The King of Kong returns! Who said the gaming world is not without any King Kong sized drama? Billy Mitchell, from “King of Kong: Fistful of Quarters” infamy, saw his high scores on Pac-Man and Donkey Kong arcade games stripped by Twin Galaxies and subsequently from the Guinness Book of Records. Mitchell won his appeal with Guinness, who announced they were reinstating the record’s originally achieved by Mitchell.
Mitchell is most famous for his involvement in the 2007 documentary film, “King of Kong”, directed by Seth Gordon. The film follows one man’s quest, Steve Wiebe, to break Mitchell’s Donkey Kong record, which had originally been set in 1981. “King of Kong” viewers were gifted with a glimpse into the peculiar subculture that’s inhabited by avid video game enthusiasts and obsessed record chasers.
Old-school arcade gamers were familiar with Mitchell and his exploits dating back to the early 1980s. Mitchell became the first player to achieve a perfect score on Pac-Man and reach 1,000,000 points on Donkey Kong. When gamers reached a pinnacle point in the earliest games (e.g. Pac-Man and Donkey Kong), a kill screen appeared, because developers never bothered to create higher levels. They never anticipated anyone would reach that high. Of course, that was during a time when they thought arcade games were for entertainment purposes solely and underestimated the will and determination of record chasers.
Mitchell and his arcade-loving peers were the first wave of eSports and gaming enthusiasts. Of course, no one called them “eSports pros” at the time because other 1980s pop-culture pejoratives were used (nerds, geeks, dorks) to define serious video game players.
King of Kong: Wiebe Donkey Kong Record
According to the “King of Kong” Documentary, Wiebe broke Mitchell’s record on an old Donkey Kong machine that he kept in his garage. Wiebe became the first player to pass 1,000,000 points.
Twin Galaxies, a company founded by Walter Day that authenticates arcade and video game records (for themselves and Guinness World Records), disqualified Wiebe’s garage record.
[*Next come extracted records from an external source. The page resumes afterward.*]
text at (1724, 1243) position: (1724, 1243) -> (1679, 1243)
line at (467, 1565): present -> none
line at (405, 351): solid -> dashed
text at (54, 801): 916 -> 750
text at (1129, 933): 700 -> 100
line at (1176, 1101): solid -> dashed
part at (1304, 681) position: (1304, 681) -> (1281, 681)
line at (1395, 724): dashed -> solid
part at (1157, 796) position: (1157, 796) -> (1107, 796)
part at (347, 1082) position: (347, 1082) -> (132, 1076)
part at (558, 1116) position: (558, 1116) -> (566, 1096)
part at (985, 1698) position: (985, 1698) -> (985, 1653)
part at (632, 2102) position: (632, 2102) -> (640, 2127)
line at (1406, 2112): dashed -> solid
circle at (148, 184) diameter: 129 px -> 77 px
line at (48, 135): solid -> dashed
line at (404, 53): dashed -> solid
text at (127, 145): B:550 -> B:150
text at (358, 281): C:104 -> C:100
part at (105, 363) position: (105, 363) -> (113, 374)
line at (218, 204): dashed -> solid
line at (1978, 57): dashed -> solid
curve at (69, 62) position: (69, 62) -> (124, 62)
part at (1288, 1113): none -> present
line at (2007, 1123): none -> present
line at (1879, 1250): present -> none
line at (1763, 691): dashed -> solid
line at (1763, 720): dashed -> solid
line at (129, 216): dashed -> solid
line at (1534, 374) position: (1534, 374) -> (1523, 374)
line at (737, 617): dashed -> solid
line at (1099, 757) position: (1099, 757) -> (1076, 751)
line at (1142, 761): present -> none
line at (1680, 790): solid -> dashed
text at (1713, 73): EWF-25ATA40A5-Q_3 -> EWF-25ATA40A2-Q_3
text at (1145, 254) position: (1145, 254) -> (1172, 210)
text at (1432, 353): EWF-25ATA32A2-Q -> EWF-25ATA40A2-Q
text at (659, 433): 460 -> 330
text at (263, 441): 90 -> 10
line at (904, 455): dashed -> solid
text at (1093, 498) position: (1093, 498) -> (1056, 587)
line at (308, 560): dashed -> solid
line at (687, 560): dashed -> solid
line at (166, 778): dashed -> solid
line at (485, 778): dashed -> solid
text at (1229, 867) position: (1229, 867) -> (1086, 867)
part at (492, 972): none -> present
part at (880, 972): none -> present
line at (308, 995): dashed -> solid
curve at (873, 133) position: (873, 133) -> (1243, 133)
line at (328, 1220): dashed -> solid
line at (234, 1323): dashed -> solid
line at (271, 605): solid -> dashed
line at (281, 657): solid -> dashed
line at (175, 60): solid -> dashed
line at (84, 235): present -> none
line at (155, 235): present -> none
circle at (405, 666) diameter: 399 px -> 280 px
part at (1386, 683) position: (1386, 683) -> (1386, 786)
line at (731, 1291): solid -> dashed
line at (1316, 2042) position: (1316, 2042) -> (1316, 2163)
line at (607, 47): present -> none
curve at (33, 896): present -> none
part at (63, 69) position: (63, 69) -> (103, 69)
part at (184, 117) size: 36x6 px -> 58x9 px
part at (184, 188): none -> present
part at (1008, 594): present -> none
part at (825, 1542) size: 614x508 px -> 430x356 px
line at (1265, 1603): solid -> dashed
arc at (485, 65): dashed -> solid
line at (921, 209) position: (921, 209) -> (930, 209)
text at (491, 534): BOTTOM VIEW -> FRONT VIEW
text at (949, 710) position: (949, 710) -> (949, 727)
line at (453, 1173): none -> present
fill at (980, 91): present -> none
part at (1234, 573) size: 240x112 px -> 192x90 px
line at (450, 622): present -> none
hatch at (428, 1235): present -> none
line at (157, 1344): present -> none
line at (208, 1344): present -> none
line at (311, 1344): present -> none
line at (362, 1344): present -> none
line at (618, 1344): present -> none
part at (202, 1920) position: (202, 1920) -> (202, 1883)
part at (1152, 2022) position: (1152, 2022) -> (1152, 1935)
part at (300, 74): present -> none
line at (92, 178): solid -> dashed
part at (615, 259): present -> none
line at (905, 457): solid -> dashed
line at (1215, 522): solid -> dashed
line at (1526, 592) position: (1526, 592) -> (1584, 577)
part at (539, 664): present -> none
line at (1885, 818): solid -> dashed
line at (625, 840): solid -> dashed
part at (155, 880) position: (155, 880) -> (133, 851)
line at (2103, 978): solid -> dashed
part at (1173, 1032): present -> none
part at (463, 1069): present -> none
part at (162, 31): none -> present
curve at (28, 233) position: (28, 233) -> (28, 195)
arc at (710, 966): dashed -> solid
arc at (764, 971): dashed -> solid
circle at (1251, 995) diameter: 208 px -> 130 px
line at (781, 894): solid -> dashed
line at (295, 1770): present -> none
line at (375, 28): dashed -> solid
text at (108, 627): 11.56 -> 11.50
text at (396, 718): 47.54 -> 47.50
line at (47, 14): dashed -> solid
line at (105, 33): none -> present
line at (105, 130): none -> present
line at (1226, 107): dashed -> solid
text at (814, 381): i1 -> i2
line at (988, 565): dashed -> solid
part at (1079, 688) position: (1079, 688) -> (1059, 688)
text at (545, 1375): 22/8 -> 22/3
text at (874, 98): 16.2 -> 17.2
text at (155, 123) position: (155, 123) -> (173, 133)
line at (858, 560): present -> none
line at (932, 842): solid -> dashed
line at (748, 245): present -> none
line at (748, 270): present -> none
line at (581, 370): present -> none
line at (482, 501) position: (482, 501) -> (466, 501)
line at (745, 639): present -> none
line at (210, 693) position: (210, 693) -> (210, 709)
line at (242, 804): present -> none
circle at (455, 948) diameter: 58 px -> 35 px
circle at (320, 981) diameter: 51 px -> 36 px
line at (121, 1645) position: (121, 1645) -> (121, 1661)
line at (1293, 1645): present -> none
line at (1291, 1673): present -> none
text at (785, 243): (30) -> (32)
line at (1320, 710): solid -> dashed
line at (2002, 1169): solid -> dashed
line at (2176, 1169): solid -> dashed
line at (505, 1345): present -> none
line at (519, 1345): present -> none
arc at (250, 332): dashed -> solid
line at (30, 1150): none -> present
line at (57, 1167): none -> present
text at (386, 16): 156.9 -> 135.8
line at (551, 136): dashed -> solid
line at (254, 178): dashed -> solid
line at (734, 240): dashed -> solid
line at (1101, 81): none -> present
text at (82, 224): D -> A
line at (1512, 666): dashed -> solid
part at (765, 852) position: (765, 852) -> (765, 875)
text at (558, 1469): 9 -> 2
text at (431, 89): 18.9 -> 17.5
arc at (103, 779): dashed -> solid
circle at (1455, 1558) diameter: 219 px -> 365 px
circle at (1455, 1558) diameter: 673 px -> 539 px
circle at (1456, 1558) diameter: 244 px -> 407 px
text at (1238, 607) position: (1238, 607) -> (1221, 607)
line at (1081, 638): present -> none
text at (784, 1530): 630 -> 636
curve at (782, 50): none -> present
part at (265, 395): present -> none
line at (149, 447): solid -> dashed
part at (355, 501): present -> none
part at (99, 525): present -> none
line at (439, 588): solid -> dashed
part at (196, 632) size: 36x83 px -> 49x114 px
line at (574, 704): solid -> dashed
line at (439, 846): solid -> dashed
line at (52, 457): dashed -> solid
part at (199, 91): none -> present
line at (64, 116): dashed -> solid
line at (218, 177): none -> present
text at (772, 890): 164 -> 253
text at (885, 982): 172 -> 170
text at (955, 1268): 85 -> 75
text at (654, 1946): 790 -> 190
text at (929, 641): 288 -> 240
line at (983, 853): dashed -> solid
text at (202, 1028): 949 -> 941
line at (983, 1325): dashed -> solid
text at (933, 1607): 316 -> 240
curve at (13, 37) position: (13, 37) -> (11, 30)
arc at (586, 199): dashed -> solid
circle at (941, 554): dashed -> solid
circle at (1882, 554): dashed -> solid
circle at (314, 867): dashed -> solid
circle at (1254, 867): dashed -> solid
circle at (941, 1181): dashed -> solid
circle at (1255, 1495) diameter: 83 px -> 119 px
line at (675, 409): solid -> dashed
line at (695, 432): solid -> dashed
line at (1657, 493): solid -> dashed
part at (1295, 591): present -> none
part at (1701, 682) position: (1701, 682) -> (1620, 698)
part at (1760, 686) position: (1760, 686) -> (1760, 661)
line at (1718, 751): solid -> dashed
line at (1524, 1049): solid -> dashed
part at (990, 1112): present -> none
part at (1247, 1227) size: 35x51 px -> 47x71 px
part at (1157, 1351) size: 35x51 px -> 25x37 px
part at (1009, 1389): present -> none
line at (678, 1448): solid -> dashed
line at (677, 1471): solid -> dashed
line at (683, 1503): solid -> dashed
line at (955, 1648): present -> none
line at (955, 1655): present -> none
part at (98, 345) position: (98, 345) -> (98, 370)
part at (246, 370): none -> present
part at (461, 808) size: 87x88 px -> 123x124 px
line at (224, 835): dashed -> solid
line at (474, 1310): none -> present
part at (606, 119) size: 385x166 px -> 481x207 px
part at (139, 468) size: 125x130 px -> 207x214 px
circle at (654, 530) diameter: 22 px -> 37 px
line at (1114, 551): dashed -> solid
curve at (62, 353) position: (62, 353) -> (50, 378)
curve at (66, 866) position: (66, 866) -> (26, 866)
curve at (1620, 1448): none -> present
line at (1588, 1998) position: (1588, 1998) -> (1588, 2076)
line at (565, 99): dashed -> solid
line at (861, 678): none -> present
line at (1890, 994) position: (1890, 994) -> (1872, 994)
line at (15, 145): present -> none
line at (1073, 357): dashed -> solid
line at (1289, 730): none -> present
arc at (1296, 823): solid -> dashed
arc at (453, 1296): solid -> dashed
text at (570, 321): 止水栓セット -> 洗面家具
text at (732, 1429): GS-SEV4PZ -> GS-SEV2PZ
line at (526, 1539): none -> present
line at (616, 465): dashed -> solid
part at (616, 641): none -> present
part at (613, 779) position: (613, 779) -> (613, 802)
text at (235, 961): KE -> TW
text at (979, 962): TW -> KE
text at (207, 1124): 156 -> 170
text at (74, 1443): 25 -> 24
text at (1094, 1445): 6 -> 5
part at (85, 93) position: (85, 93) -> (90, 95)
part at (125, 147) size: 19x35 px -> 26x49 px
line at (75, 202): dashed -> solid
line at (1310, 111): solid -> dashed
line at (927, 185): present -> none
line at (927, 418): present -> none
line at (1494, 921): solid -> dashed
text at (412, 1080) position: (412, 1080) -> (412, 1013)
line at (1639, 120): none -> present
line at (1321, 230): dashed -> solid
Day invited Wiebe to Funspot in New Hampshire, the location of the first unofficial eSports gathering of America’s top video gamers in the early 1980s. On a Donkey Kong arcade machine at Funspot, Wiebe set a new record. Wiebe reaches the kill screen, but falls short of a million points. Mitchell declined an invite to play Wiebe heads-up Donkey Kong.
In an odd twist, Mitchell sends a video tape of a game of Donkey Kong in which he tallied 1,047,200 points for a new world record.
The new Donkey Kong record by Mitchell came under scrutiny. After an investigation, Twin Galaxies ruled that Mitchell used an emulator. They scrubbed Mitchell’s name from their record books. Mitchell lost the Pac-Man and King Kong records that he revered the most.
Billy Mitchell Sues Twins Galaxies and Guinness
Mitchell did not want to see his image as the world’s top arcade game player go tarnished. He sued Twin Galaxies and Guinness.
After an independent investigation, Guinness determined that the initial investigation from Twin Galaxies was incomplete and insufficient.
Mitchell and his legal team sent a 165-page evidence package that included his innocence. After a thorough investigation, Guinness sided with Mitchell. Guinness reinstated records for both Donkey Kong and Pac-man.
“In the end, we found that there just wasn’t sufficient evidence to support the disqualification across the board,” said Guinness World Records editor, Craig Glenday.
Meanwhile, Twin Galaxies still stands by their official ruling. Jace Hall, CEO of Twin Galaxies, responded to media requests with the Kermit the Frog drinking tea meme.